I am watching a movie about butterflies and I remember when we were kids we had a hard time to kill any collected insect without damaging their bodies, because they were needed for the collection. So how pros kill the captured insects without destroying their bodies???
in 4H we killed them with a cotton ball soaked in finger nail polish remover. It was a bitch trying to hold it over their itty bitty mouths. Be careful, those butterfly put up a hell of a fight. OK, we just put them in a closed jar with the soaked cotton ball.
To keep butterflies from damaging their delicate wings in their death throes, you would place a cotton swap soaked in ammonia or alcohol in the bottom of a jar, place toilet paper on top of that (leaving only enough room for the insect to not be crushed), then place it in jar and fasten the lid. That was how my amateur entomologist books said to do it. I imagine professional entomologists have even more sophisticated methods.
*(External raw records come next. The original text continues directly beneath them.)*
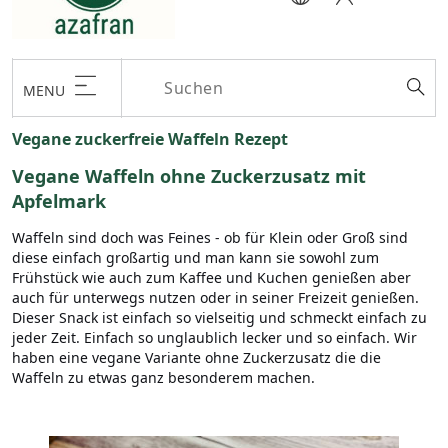
MENU
Vegane zuckerfreie Waffeln Rezept
Vegane Waffeln ohne Zuckerzusatz mit
Apfelmark
Waffeln sind doch was Feines - ob für Klein oder Groß sind
diese einfach großartig und man kann sie sowohl zum
Frühstück wie auch zum Kaffee und Kuchen genießen aber
auch für unterwegs nutzen oder in seiner Freizeit genießen.
Dieser Snack ist einfach so vielseitig und schmeckt einfach zu
jeder Zeit. Einfach so unglaublich lecker und so einfach. Wir
haben eine vegane Variante ohne Zuckerzusatz die die
Waffeln zu etwas ganz besonderem machen.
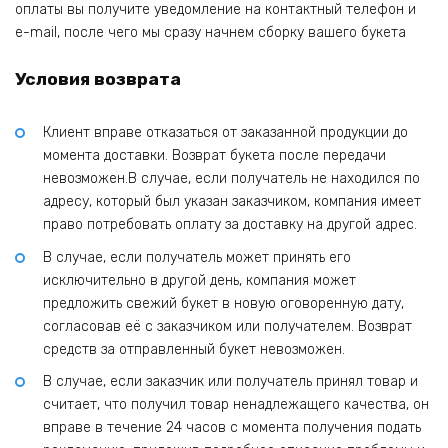
оплаты вы получите уведомление на контактный телефон и
e-mail, после чего мы сразу начнем сборку вашего букета
Условия возврата
Клиент вправе отказаться от заказанной продукции до
момента доставки. Возврат букета после передачи
невозможен.В случае, если получатель не находился по
адресу, который был указан заказчиком, компания имеет
право потребовать оплату за доставку на другой адрес.
В случае, если получатель может принять его
исключительно в другой день, компания может
предложить свежий букет в новую оговоренную дату,
согласовав её с заказчиком или получателем. Возврат
средств за отправленный букет невозможен.
В случае, если заказчик или получатель принял товар и
считает, что получил товар ненадлежащего качества, он
вправе в течение 24 часов с момента получения подать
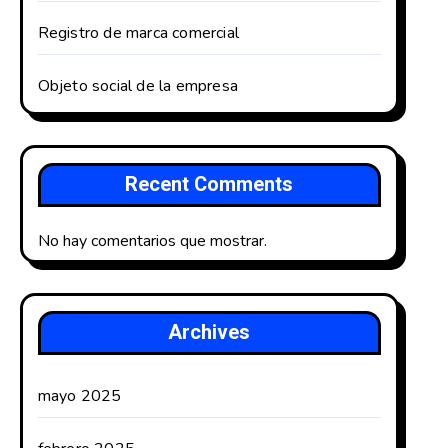
Registro de marca comercial
Objeto social de la empresa
Recent Comments
No hay comentarios que mostrar.
Archives
mayo 2025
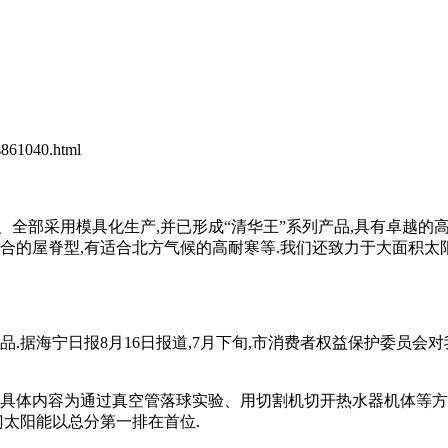
61040.html
部采用模具化生产,并已形成“清华王”系列产品,具有卓越的高
结合的屋脊型,有适合北方气候的高耐寒等.我们还致力于大面积太
品.据海宁日报
8
月
16
日报道
,7
月下旬
,市消费者权益保护委员会对
,具体内容为通过真空管落球实验、用切割机切开热水器机体等方
门太阳能以总分第一排在首位.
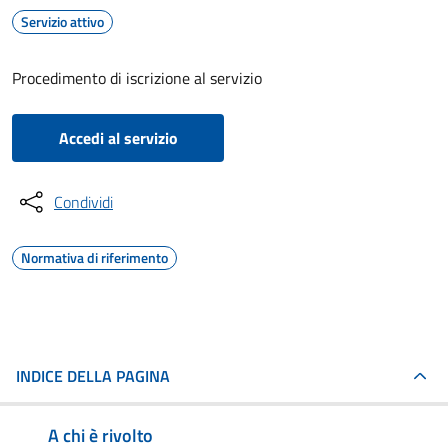
Servizio attivo
Procedimento di iscrizione al servizio
Accedi al servizio
Condividi
Normativa di riferimento
INDICE DELLA PAGINA
A chi è rivolto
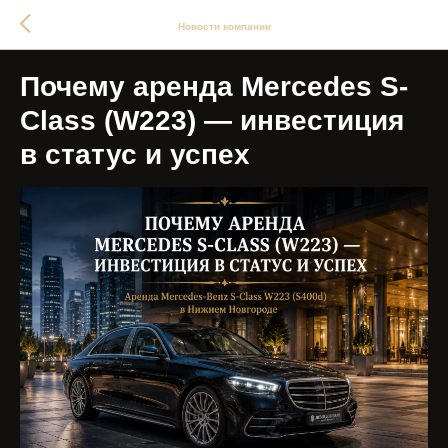
Новости компании
Почему аренда Mercedes S-
Class (W223) — инвестиция
в статус и успех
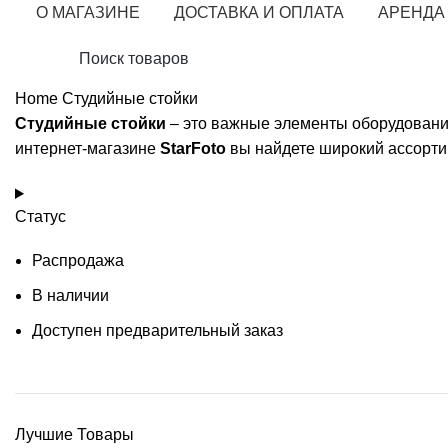
О МАГАЗИНЕ
ДОСТАВКА И ОПЛАТА
АРЕНДА
Home
Студийные стойки
Студийные стойки
– это важные элементы оборудовани
интернет-магазине
StarFoto
вы найдете широкий ассортим
Статус
Распродажа
В наличии
Доступен предварительный заказ
Лучшие Товары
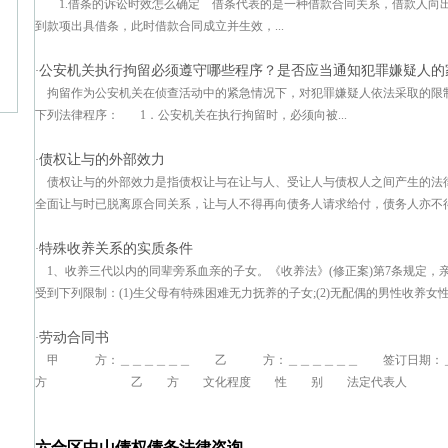
1.借条的诉讼时效怎么确定 借条代表的是一种借款合同关系，借款人向
到款项出具借条，此时借款合同成立并生效，...
公安机关执行拘留必须遵守哪些程序？是否应当通知犯罪嫌疑人的
·
拘留作为公安机关在侦查活动中的紧急情况下，对犯罪嫌疑人依法采取的限
下列法律程序： 1．公安机关在执行拘留时，必须向被...
债权让与的外部效力
·
债权让与的外部效力是指债权让与在让与人、受让人与债权人之间产生的法
全面让与时已脱离原合同关系，让与人不得再向债务人请求给付，债务人亦不得再
特殊收养关系的实质条件
·
1、收养三代以内的同辈旁系血亲的子女。《收养法》(修正案)第7条规定
受到下列限制：(1)生父母有特殊困难无力抚养的子女;(2)无配偶的男性收养女性
劳动合同书
·
甲 方：＿＿＿＿＿＿ 乙 方：＿＿＿＿＿＿ 签订日期：
方 乙 方 文化程度 性 别 法定代表人 出生日期＿
六合区中山债权债务法律咨询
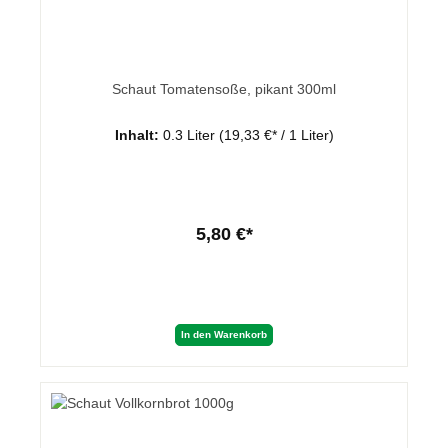
Schaut Tomatensoße, pikant 300ml
Inhalt:
0.3 Liter
(19,33 €* / 1 Liter)
5,80 €*
In den Warenkorb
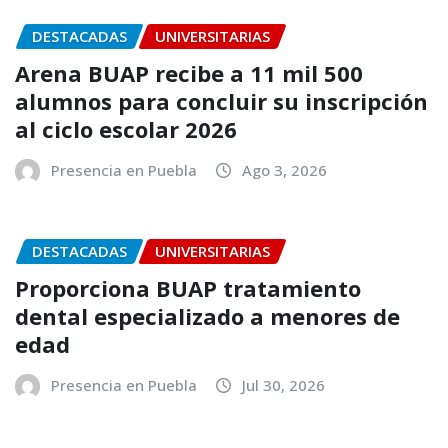
DESTACADAS
UNIVERSITARIAS
Arena BUAP recibe a 11 mil 500
alumnos para concluir su inscripción
al ciclo escolar 2026
Presencia en Puebla
Ago 3, 2026
DESTACADAS
UNIVERSITARIAS
Proporciona BUAP tratamiento
dental especializado a menores de
edad
Presencia en Puebla
Jul 30, 2026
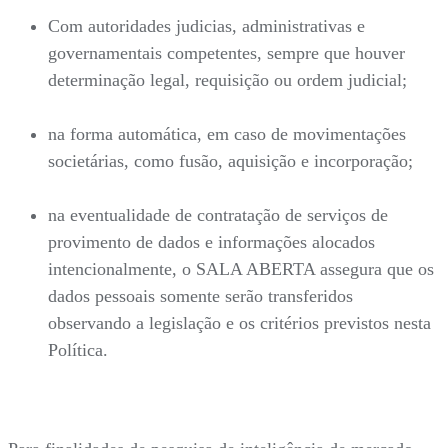
Com autoridades judicias, administrativas e
governamentais competentes, sempre que houver
determinação legal, requisição ou ordem judicial;
na forma automática, em caso de movimentações
societárias, como fusão, aquisição e incorporação;
na eventualidade de contratação de serviços de
provimento de dados e informações alocados
intencionalmente, o SALA ABERTA assegura que os
dados pessoais somente serão transferidos
observando a legislação e os critérios previstos nesta
Política.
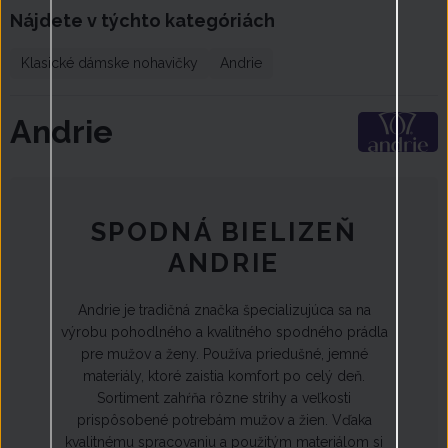
Nájdete v týchto kategóriách
Klasické dámske nohavičky
Andrie
Andrie
SPODNÁ BIELIZEŇ
ANDRIE
Andrie je tradičná značka špecializujúca sa na
výrobu pohodlného a kvalitného spodného prádla
pre mužov a ženy. Používa priedušné, jemné
materiály, ktoré zaistia komfort po celý deň.
Sortiment zahŕňa rôzne strihy a veľkosti
prispôsobené potrebám mužov a žien. Vďaka
kvalitnému spracovaniu a použitým materiálom si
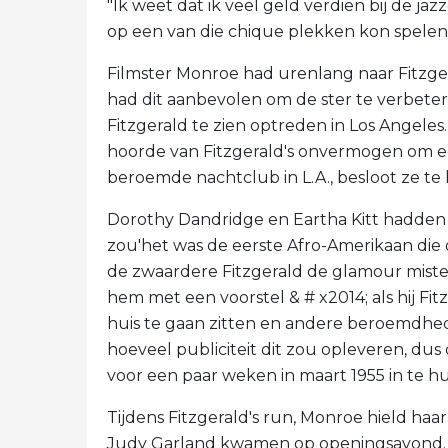
"Ik weet dat ik veel geld verdien bij de jazz
op een van die chique plekken kon spelen.
Filmster Monroe had urenlang naar Fitzge
had dit aanbevolen om de ster te verbeter
Fitzgerald te zien optreden in Los Angele
hoorde van Fitzgerald's onvermogen om ee
beroemde nachtclub in L.A., besloot ze te
Dorothy Dandridge en Eartha Kitt hadden
zou'het was de eerste Afro-Amerikaan die
de zwaardere Fitzgerald de glamour mist
hem met een voorstel & # x2014; als hij Fi
huis te gaan zitten en andere beroemdhe
hoeveel publiciteit dit zou opleveren, du
voor een paar weken in maart 1955 in te h
Tijdens Fitzgerald's run, Monroe hield haa
Judy Garland kwamen op openingsavond.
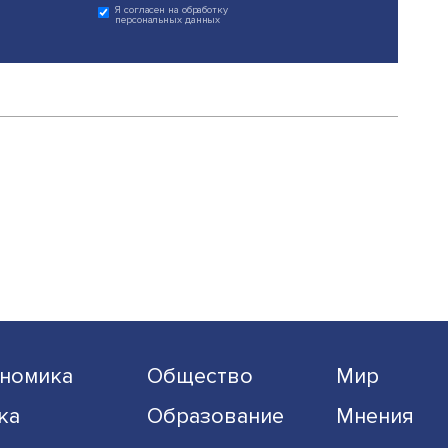
Поделиться
егда в курсе !
 на наши новости:
Подписаться
Я согласен на обработку
персональных данных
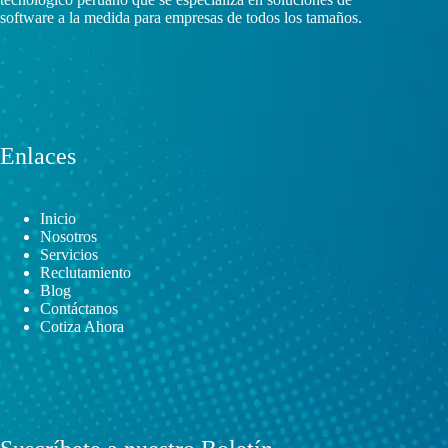
software a la medida para empresas de todos los tamaños.
Enlaces
Inicio
Nosotros
Servicios
Reclutamiento
Blog
Contáctanos
Cotiza Ahora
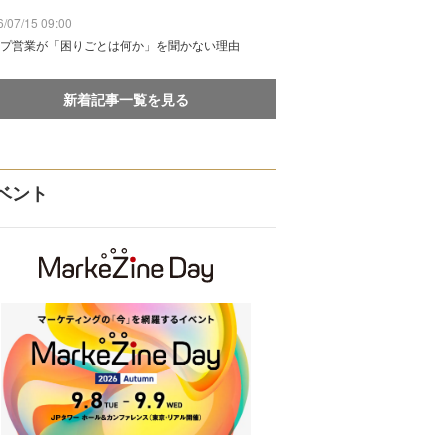
/07/15 09:00
プ営業が「困りごとは何か」を聞かない理由
新着記事一覧を見る
ベント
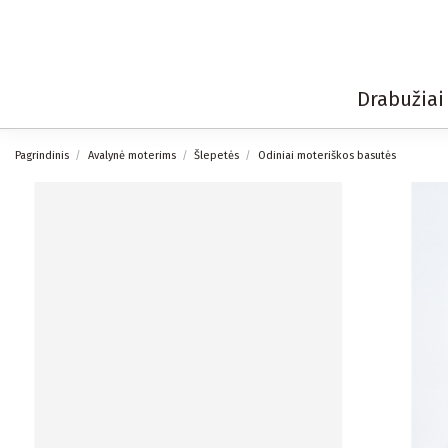
Drabužia
Pagrindinis
Avalynė moterims
Šlepetės
Odiniai moteriškos basutės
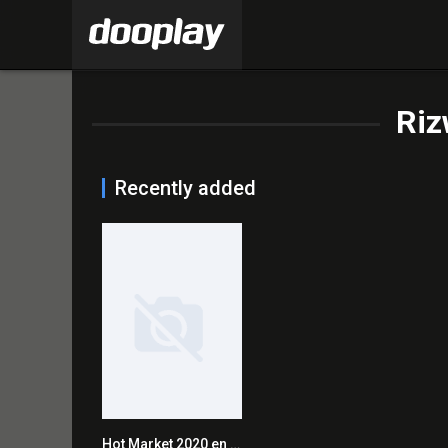
Riz
Recently added
Hot Market 2020 en Streaming HD Gratuit !
0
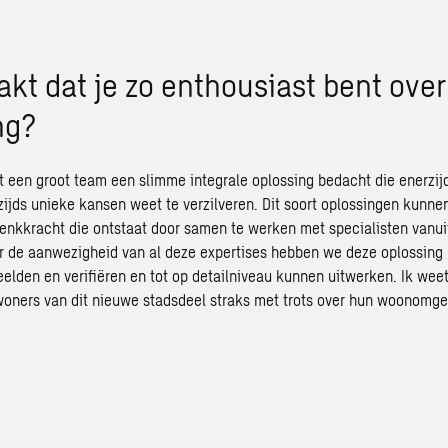
kt dat je zo enthousiast bent over
ng?
een groot team een slimme integrale oplossing bedacht die enerzij
zijds unieke kansen weet te verzilveren. Dit soort oplossingen kunne
denkkracht die ontstaat door samen te werken met specialisten vanuit
or de aanwezigheid van al deze expertises hebben we deze oplossing
elden en verifiëren en tot op detailniveau kunnen uitwerken. Ik weet
oners van dit nieuwe stadsdeel straks met trots over hun woonomg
Years ago, when children could buy quart bottles of carbon tetrachloride at the drugstore, I used to use a layer of rubber bands soaked in carbon tet at the bottom of a jar, with a perforated cardboard divider to keep the insects dry. Some thin strips of soft paper vertical in the jar prevented wing damage. The pros used cyanide. The drugstore would not sell me cyanide. You can kill a butterfly by pinching its thorax sideways with your fingernails for a few seconds (you are stopping its heart and blocking oxygen flow to its head). That would probably work for a lot of flying insects, such as wasps, but I never tried.
Can't you just put them in an airtight jar and just let them suffocate? Then you wouldn't do any damage to the body. :shrug:
But they will damage themselves (butterflies anyway) trying to escape before they die. And as little oxygen as an insect needs to survive, it would take a very long time for them to run out. Things have moved on in the thirty plus years since I was running around playing junior entomologist with my home made butterfly net. Killing jar
I suggest we don't tell Enmos about the Killing Jar...Please Register or Log in to view the hidden image! I remember the days of putting Caterpillars in a jar with holes punched out in the lid, with sticks and leaves. You can buy kits now for the kids with a special mesh cage, tweezers, magnifying glass, nets. My boys used to love that thing when they were younger.
Well, I wasn't just talking about butterflies but hard bodied insects too. I was thinking of a glass upside down with a candle in it, that would use up the oxygen fairly fast. When we were kids we sprayed Raid (or similar to it) on a beetle type of bug and although the bug was soaking in it, it wouldn't die. Also some of them breath through their lower body so you have to spray that part, not the face... Since I keep finding this smelly bugs in the house I might make an experience with the candle trick...
What is that supposed to mean ? A lot of people here are total hypocrites. They are against animal testing because they have this image in their mind of that poor bunny with the eaten away eyes.. but, oh, it doesn't matter if it's just an insect.
It's a poem by William Wordsworth: Sweet is the lore that nature brings Our meddling intellect Mis-shapes the beautious form of things We murder to dissect I'd say pinning an insect is how most insect studies have been done from the beginning.